People used to talk about work and life as two different realms. Even before COVID, the discourse focused on work-life integration and the pandemic has further blurred the lines between work and personal lives. Why shouldn’t people be able to have breakfast with their children, spend more time with an elderly relative or pursue a hobby while still have a fulfilling job? A balanced workplace allows people to bring all aspects of themselves to work.

Balance in corporate values

The pandemic has seen a massive fall in individual and organisations’ carbon footprints thanks to a fall in commuting and closed buildings. At the same time, the focus has been on people’s health and wellbeing. Environmental and wellbeing considerations will be reflected in the balanced workplace.

Balance in the physical office space

The pre-pandemic office was heavily focused around desks but the post-pandemic one needs to be more balanced and take into account all the different activities that happen within its walls. This could include quiet zones, collaboration spaces, refreshment areas, wellbeing spaces, outdoor areas and even well-designed empty space where people can meet serendipitously.
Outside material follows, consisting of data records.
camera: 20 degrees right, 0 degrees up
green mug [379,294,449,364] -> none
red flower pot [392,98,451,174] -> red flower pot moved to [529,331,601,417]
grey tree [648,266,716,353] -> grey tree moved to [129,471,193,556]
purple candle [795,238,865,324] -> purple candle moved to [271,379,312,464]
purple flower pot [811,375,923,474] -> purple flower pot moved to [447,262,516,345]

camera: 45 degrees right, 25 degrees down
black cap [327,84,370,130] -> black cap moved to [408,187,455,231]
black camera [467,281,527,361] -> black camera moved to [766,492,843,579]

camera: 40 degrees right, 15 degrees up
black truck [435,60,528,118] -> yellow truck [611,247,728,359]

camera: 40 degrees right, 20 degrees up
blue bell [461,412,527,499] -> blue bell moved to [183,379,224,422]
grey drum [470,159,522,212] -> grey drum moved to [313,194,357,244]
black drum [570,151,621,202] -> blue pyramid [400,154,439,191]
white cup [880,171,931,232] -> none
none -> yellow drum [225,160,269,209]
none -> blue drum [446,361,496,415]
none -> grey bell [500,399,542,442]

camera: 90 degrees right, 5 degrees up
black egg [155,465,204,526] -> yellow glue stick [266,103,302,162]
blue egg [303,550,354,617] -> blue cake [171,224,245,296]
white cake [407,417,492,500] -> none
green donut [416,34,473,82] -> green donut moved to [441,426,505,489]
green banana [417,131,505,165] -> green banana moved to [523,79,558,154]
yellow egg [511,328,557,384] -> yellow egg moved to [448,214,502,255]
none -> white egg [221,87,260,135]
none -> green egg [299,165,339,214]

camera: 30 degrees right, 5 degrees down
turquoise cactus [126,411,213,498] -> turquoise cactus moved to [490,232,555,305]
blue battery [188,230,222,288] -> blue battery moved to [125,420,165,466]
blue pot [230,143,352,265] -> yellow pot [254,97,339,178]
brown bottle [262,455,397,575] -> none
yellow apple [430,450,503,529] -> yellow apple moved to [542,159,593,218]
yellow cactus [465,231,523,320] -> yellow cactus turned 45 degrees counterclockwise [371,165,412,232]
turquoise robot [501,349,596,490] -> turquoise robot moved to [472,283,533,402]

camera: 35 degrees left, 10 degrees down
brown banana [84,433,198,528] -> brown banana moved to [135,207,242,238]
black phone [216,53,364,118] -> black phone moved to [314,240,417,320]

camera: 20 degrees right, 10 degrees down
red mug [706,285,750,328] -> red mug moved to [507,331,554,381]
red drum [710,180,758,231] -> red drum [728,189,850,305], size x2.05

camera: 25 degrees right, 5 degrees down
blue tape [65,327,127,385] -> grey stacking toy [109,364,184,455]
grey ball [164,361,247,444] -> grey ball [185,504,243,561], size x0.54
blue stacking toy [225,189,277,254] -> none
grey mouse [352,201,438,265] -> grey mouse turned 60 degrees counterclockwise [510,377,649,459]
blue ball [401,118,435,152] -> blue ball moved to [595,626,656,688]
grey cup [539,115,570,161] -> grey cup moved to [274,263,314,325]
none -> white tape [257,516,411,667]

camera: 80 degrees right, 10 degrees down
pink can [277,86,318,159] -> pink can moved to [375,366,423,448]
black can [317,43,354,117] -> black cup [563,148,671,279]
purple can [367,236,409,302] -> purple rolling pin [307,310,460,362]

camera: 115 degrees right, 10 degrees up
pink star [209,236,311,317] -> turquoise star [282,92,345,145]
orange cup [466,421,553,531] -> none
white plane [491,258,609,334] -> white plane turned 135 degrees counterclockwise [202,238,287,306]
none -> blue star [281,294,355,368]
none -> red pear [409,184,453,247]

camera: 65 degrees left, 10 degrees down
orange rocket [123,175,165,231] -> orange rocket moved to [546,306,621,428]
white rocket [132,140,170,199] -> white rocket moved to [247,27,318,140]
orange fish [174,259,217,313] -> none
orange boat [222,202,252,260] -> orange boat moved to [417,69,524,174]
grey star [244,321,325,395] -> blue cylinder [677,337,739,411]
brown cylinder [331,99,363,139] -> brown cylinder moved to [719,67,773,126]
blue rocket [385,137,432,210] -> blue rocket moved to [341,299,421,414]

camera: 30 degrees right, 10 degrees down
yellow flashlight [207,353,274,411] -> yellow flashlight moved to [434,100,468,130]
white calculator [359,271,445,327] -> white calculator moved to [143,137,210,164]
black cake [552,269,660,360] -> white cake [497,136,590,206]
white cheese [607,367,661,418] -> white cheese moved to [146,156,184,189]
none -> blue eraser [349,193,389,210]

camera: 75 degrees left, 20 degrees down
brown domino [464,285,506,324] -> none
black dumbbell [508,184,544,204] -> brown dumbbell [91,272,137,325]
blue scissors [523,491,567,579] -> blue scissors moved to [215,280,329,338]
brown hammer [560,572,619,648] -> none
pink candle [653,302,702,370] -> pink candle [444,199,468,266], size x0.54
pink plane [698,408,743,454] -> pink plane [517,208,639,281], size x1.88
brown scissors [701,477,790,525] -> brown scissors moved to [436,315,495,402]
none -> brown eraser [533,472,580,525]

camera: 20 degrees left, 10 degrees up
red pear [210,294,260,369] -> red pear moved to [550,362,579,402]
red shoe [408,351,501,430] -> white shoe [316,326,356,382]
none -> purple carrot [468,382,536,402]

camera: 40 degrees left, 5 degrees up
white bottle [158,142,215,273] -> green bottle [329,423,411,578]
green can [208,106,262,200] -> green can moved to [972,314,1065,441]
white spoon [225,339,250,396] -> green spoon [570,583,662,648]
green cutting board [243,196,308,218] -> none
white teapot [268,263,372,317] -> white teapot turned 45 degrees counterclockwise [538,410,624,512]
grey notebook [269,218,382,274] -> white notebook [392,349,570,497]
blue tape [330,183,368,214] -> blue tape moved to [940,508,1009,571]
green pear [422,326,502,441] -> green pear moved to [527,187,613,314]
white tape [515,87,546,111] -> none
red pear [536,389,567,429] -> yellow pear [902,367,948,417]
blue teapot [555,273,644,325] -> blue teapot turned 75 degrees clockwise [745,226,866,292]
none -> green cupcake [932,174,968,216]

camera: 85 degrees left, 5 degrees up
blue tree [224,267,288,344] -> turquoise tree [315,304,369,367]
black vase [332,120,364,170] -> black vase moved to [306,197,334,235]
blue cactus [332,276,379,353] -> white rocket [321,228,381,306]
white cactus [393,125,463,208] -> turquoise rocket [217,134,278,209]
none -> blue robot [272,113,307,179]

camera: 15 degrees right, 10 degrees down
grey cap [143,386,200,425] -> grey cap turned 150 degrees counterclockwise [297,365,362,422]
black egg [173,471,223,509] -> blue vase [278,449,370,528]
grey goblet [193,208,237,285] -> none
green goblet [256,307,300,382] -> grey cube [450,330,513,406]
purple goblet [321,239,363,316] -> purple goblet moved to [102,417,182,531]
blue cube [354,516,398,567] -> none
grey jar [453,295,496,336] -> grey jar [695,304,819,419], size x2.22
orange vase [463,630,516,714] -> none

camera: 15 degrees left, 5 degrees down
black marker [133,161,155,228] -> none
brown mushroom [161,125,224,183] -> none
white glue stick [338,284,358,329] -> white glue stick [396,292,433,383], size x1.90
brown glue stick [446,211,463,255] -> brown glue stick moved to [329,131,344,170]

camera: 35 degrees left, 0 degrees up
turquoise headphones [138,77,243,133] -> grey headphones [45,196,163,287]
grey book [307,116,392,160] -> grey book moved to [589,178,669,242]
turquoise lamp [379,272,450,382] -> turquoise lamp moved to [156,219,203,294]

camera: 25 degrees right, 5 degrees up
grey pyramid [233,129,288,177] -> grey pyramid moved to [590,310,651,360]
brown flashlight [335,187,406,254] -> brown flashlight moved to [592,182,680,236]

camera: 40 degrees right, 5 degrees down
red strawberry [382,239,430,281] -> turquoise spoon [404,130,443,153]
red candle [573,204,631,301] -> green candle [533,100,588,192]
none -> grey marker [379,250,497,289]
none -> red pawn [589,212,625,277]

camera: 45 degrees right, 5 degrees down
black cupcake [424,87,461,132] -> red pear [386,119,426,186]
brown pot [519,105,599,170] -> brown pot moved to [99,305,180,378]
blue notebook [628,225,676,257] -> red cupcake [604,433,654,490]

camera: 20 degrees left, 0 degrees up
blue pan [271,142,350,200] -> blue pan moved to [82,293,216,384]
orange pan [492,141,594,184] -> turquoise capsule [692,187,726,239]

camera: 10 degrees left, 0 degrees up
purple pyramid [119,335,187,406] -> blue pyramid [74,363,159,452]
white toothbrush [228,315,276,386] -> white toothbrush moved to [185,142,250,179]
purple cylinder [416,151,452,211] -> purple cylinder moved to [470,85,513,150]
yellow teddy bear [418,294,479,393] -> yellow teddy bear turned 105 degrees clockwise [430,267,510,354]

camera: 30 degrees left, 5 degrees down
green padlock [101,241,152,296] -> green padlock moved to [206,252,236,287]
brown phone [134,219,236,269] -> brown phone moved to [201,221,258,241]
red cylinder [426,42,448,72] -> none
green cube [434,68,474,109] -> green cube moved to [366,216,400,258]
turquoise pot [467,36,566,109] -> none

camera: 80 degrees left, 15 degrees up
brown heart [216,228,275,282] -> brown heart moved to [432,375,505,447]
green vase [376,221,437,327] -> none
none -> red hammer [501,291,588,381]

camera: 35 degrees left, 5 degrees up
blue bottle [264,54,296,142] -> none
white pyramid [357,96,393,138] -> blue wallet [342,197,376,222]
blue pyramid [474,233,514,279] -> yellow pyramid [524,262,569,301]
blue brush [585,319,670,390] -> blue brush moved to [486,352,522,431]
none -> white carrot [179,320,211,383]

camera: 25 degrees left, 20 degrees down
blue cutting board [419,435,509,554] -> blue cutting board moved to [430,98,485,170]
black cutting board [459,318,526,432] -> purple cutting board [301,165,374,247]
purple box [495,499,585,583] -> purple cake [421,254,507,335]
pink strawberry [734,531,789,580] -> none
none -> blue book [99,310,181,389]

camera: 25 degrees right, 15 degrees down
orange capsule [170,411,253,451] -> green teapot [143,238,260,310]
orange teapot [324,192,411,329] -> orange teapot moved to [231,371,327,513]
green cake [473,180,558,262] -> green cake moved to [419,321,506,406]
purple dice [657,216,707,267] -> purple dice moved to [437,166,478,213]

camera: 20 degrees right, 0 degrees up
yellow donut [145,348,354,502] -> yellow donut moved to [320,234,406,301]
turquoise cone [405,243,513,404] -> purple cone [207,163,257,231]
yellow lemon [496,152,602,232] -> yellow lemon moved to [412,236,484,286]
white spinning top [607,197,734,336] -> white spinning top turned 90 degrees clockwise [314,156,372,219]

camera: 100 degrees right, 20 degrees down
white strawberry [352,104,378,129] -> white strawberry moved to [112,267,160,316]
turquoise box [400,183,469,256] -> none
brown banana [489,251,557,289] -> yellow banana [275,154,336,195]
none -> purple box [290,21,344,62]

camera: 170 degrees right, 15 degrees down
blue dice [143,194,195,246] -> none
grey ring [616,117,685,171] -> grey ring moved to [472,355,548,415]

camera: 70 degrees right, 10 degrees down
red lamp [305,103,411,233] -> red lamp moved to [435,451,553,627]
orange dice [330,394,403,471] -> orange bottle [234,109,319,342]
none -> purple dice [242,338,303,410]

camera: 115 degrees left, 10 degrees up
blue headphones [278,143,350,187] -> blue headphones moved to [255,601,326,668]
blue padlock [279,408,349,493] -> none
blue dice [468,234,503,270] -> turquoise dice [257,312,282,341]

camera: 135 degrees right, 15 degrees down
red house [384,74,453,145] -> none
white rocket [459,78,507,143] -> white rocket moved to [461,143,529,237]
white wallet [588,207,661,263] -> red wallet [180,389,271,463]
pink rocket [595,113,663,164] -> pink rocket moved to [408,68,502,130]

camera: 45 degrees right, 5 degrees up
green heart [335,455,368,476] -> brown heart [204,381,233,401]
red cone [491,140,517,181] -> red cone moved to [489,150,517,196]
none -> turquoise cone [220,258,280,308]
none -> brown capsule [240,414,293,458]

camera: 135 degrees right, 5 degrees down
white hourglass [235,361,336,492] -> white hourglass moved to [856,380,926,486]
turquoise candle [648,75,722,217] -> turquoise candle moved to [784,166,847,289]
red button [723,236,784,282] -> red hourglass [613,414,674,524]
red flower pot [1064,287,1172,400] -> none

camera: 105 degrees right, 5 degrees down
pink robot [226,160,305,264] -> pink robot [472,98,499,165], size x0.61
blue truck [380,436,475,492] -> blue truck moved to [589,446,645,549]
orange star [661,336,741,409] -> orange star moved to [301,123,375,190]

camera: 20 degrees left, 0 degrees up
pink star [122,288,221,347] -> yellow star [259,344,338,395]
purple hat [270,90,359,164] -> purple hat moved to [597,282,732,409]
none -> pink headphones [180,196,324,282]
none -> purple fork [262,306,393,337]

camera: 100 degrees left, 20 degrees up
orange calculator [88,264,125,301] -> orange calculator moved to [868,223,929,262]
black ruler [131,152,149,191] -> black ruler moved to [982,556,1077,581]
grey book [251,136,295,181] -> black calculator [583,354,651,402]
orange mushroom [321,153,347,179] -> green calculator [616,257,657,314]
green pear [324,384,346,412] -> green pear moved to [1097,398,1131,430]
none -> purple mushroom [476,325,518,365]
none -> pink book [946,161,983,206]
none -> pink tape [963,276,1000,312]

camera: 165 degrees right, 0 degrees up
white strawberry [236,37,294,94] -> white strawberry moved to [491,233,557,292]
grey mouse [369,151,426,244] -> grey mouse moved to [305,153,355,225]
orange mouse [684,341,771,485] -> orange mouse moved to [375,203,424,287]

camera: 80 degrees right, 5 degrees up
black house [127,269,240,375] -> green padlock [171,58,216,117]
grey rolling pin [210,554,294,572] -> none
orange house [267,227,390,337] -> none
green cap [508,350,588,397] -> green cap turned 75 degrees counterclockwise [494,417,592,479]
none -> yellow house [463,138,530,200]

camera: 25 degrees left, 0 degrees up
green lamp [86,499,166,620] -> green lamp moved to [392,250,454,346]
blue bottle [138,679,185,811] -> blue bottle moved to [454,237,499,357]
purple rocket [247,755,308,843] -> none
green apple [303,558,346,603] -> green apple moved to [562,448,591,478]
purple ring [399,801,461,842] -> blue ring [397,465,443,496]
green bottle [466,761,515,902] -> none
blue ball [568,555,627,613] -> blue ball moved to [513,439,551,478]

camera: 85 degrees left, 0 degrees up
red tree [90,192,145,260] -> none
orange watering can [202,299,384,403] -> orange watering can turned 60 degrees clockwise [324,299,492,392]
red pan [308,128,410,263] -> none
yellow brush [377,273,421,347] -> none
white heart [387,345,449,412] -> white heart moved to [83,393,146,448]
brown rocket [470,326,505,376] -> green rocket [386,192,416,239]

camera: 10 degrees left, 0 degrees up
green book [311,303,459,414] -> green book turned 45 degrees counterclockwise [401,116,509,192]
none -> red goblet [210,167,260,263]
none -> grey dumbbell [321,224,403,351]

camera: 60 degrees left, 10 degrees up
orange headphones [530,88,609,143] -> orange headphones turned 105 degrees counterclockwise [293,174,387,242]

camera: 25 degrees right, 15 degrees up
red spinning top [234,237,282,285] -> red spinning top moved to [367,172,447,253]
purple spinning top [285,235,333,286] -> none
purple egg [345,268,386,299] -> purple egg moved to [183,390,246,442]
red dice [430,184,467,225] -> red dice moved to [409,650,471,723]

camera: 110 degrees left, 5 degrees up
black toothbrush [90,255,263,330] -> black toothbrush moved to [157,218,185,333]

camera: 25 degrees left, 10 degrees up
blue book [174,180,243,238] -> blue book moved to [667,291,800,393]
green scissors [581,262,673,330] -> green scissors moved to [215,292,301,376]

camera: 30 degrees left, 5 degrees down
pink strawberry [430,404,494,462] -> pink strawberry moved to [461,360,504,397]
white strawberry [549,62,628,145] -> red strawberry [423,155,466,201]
ping pong table pool table in office

Community balance

Many corporates play a central role in their local communities and that will be an essential tenet of the balanced workplace. City centres have suffered enormously during the pandemic and will need corporate support to revitalise them again.

Balance in locations

In addition to offering their people the choice of working in a central office or at home, some larger organisations provide the option of working in regional offices. Often referred to as a ‘hub and spoke’ model, this enables people to benefit from the buzz of an office but with a reduced commute.

office kitchen designed for balance

What benefits will a balanced workplace bring to business?

The past year has refocused people’s minds on what really matters in life – family, friends and community, health and wellbeing, personal fulfilment and individual values. Companies that understand they need to adapt to people’s changed expectations by creating a more balanced workplace will be the ones which are most successful in the post-COVID world, attracting and retaining the best talent.

The promise of a more balanced workplace will help organisations entice staff back to the workplace – particularly those who are reluctant – enabling companies to re-establish their culture, as well as fostering collaboration. It also helps people be highly engaged and productive. It also allows an organisation to contribute to their environmental, social and corporate governance (ESG) responsibilities.

Organisations which move away from treating their workplace as a cost centre and see it as a business and people enabler, a physical manifestation of their brand, will be the post-pandemic success stories. A balanced workplace approach is a great place to start.